新・教育ジャーナル

教師や学校、最新の教育動向に関する記事です。

部活の百害に気づかない教員は退場せよ

    部活動批判に対する、反論として、部活動の意義を強調する人がいます。典型的な主張と言えば、「部活動は生徒の忍耐力を鍛える」や「部活動を通して人間関係を築く力を学ぶ」等・・・。さらには、「部活動のおかげで生徒の問題行動が減る」などという新興宗教のような主張を繰り広げる教師もいます。しかし、仮にこれらの主張が正しく部活動に、他には代えがたい教育的価値があるのならば、部活動は、教科等と同様に学校教育の正規の教育課程に組み込まれるはずです。現状において、教科と同等の位置づけをされていない以上、部活動によって育まれる力は、他の教育活動によって十分育成可能なものであるか、そもそもそのような力は必ずしも身に着ける必要がないものであるといえるでしょう。もっとも、部活動によってそれらの力が育成される根拠はありませんし、部活動指導においてただの素人である教師(単にその競技をやったことがあるだけ)に、そのような力を育成できるのかは甚だ疑問です。
    以上のように、部活動そのものの価値に疑問がありますが、仮にそこに価値があったとしても問題はたくさん存在します。まず、第一に部活動が重視されることによる教師力の低下です。

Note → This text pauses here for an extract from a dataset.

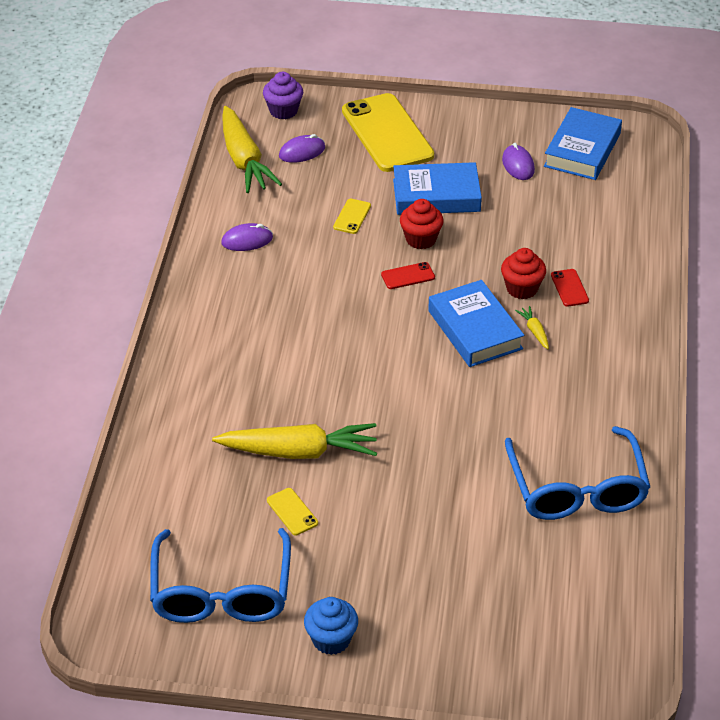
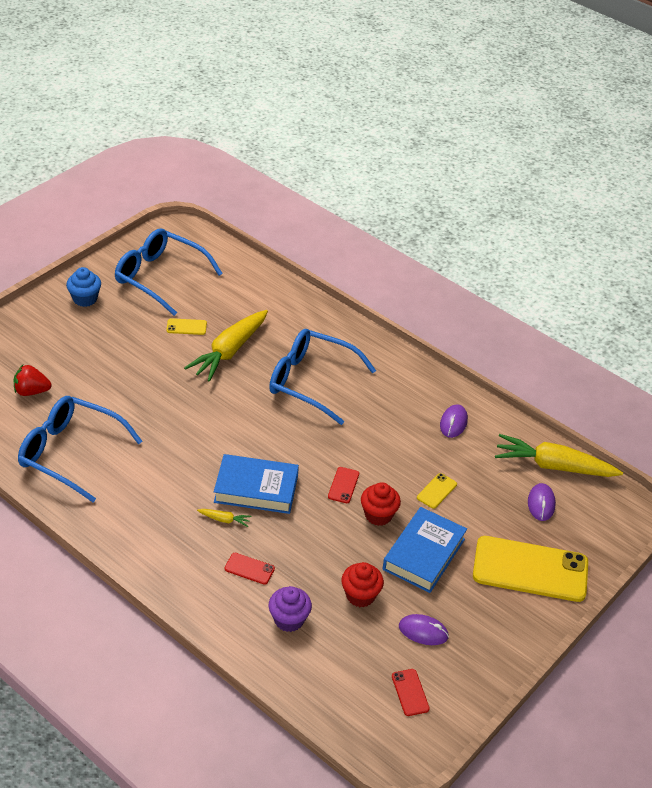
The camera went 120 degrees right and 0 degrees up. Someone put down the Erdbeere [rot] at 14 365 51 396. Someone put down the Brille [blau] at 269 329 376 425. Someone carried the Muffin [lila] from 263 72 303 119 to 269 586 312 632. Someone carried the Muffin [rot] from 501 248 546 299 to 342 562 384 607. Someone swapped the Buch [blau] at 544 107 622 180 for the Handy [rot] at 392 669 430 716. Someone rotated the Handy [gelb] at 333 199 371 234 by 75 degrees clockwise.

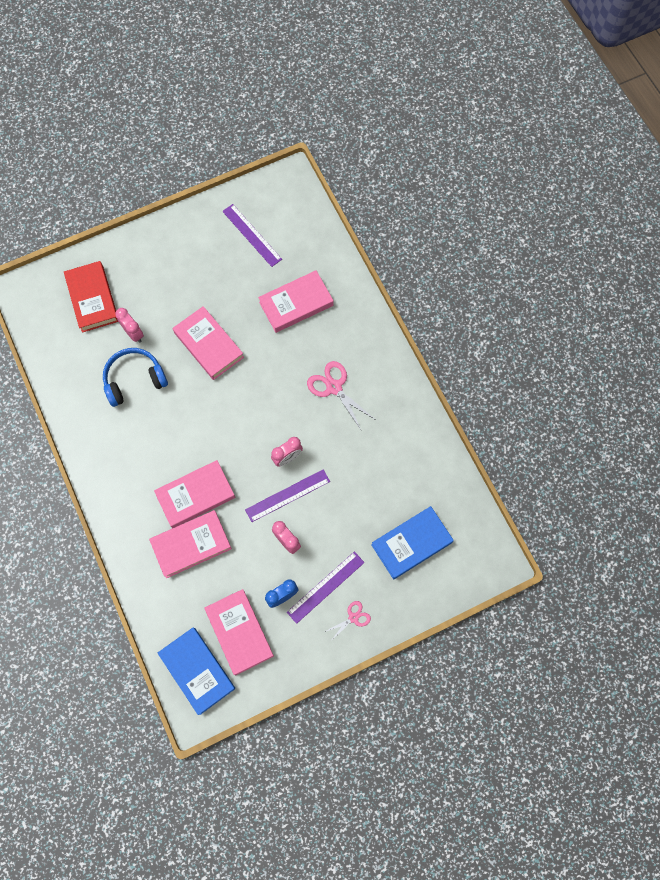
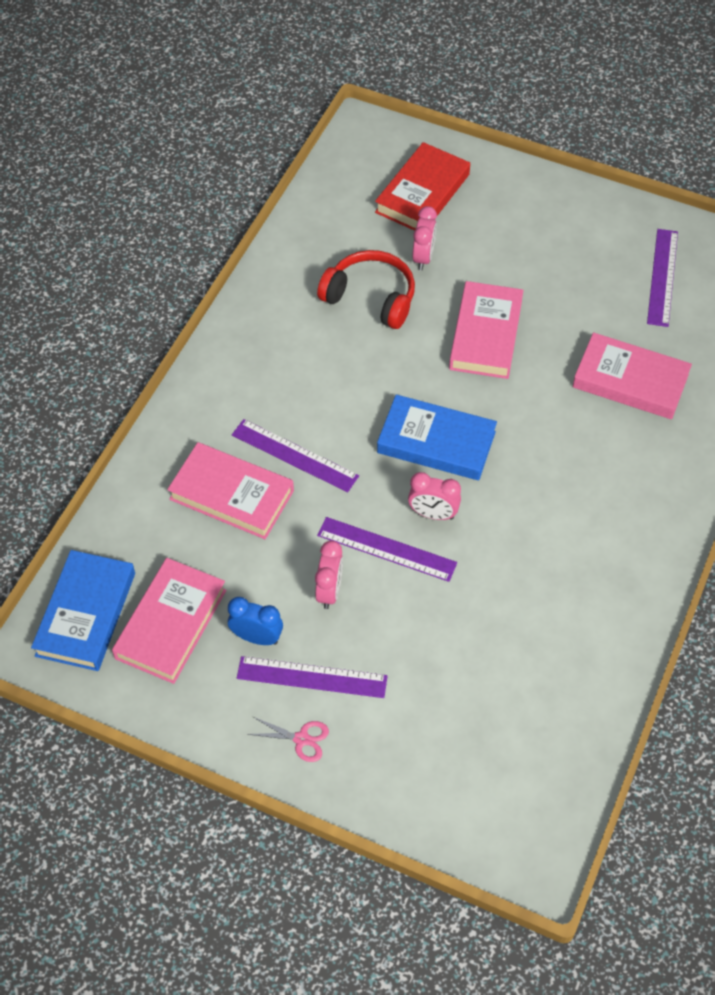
The camera went 50 degrees right and 15 degrees down. Someone swapped the Buch [rosa] at 154 460 235 528 for the Lineal [lila] at 232 419 359 492. Someone repainted the Kopfhörer [blau] at 103 348 168 407, which became the Kopfhörer [rot] at 317 250 415 329. Someone carried the Buch [blau] from 372 506 454 579 to 377 394 497 480. Someone took away the Schere [rosa] at 307 361 376 430.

教師の専門性は、言うまでもなくその授業力や生徒指導力、学級経営力等に現れますが、もし部活を熱心に取り組む教師が、不当な評価の下、人事上の優遇をうけるようなことがあれば、教師の専門性がゆがめられ、それは教育の質の低下につながります。実際、部活を優先するあまり、授業準備を怠り、それをあたかも熱心な教師の象徴であるかのように職員室で語っている教師を少なからずみます。そして、それに称賛をおくる管理職もいます。まさに、失格教師と失格管理職により学校教育がむしばまれている証ですね。
さらに、部活動は時に、教師と生徒間にいびつな力関係を生み出します。生徒は、一般的に部活動顧問の教師に対して一段と気を使います。それは、敬意を払うような高尚なものではなく、恐怖による支配に似たものです。往々にして、そのような教師はその支配力を指導力と勘違いし、時にそれが体罰等の問題へと発展する温床ともなりうるでしょう。一方で、部活指導に消極的な教師(部活動はあくまで自発的なものなので、何ら問題なし)の場合、生徒がその教師の指導力に疑問をもち、力関係が逆転してしまう例もあります。本来するべきことでないことによって、生徒との関係性が乱れ、他の教育活動に悪影響を及ぼすのであれば、それは大問題です。以上のように、部活動は、学校教育の根幹を揺るがす負の影響がたくさんあり、直ちに学校教育と分離すべきなのです。